The Fraunhofer Institute for Laser Technology (ILT), based in Aachen, Germany, has developed a new ablative process for the ultra-precise machining of aspherical optics.
Aspheres offer numerous advantages to optical designers, however the mechanical processing required to manufacture them is much more time consuming than for conventional spherical optics. In addition, if a high surface quality is desired, special post-treatment techniques are also often necessary.
While laser polishing has made headway in simplifying this surface finishing issue, for periodic structures on the optics with a wavelength of more than 100μm, laser polishing is not sufficient enough to smooth them. Instead ultra-precise ablation processes such as ion beam figuring (IBF) and magnetorheological finishing (MRF) are required.

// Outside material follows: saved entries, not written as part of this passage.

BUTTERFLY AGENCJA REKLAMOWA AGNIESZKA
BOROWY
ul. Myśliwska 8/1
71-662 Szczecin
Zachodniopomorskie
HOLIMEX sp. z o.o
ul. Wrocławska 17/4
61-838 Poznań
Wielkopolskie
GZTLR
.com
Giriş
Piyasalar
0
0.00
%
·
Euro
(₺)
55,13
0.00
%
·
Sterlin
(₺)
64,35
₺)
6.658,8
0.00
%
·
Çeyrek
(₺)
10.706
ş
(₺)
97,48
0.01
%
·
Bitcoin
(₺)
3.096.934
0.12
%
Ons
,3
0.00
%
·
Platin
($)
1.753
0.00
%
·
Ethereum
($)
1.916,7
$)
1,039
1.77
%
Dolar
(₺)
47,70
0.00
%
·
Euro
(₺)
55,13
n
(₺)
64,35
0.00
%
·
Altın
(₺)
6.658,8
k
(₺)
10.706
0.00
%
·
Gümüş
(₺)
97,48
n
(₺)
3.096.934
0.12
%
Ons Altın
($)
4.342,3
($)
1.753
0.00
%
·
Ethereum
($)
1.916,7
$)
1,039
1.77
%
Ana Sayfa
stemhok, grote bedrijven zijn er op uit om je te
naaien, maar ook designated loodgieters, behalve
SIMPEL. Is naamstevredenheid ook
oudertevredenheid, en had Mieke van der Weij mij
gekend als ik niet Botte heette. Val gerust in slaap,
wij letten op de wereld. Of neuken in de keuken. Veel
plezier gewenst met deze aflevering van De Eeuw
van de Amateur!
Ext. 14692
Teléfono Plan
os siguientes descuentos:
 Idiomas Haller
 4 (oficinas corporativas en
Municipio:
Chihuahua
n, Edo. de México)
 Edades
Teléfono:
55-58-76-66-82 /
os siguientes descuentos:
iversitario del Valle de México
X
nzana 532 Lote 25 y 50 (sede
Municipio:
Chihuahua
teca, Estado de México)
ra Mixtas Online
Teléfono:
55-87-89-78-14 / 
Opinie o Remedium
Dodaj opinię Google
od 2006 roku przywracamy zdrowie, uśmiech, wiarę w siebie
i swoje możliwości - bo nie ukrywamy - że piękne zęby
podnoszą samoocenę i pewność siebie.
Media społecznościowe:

Fraunhofer ILT has therefore developed a new ultra-precise, non-contact ablative process, known as Laser Beam Figuring (LBF), which uses a pulsed CO2 laser to perform ablations of less than 5nm on surfaces of almost any shape, and is both faster and more accurate than either IBF or MRF. In addition, unlike IBF, the LBF process does not require a vacuum; nor does it need any additional fluids as MRF does.
LBF is is controlled precisely via a regulated pulse duration. With the technique a vertical resolution of less than 5nm and a lateral resolution of less than 100μm are possible during ablation.
LBF makes it possible to ablate any desired contour accurately down to a few nanometers. (Image: Fraunhofer ILT)
Due to its speed and flexibility in surface design, LBF is particularly well suited for the cost-effective shape correction of aspherical optics in small to medium quantities. In addition to aspheres, micro-optics can also be processed. The technique can be combined with both laser polishing and conventional machining methods.
With LBF Fraunhofer ILT reports that has created the first continuous laser-based process chain in optical production. In an initial step material is removed relatively coarsely to form an individual shape. The surface can then be polished with a laser and corrected finally using LBF.
The work has been funded by the Federal Ministry of Education and Research (BMBF) as part the RapidOptics project, which looks to combine laser-based and mechanical manufacturing processes in the production of non-spherical optics
The new LBF process will be presented by Fraunhofer ILT on 15-17 May at Optatec in Frankfurt.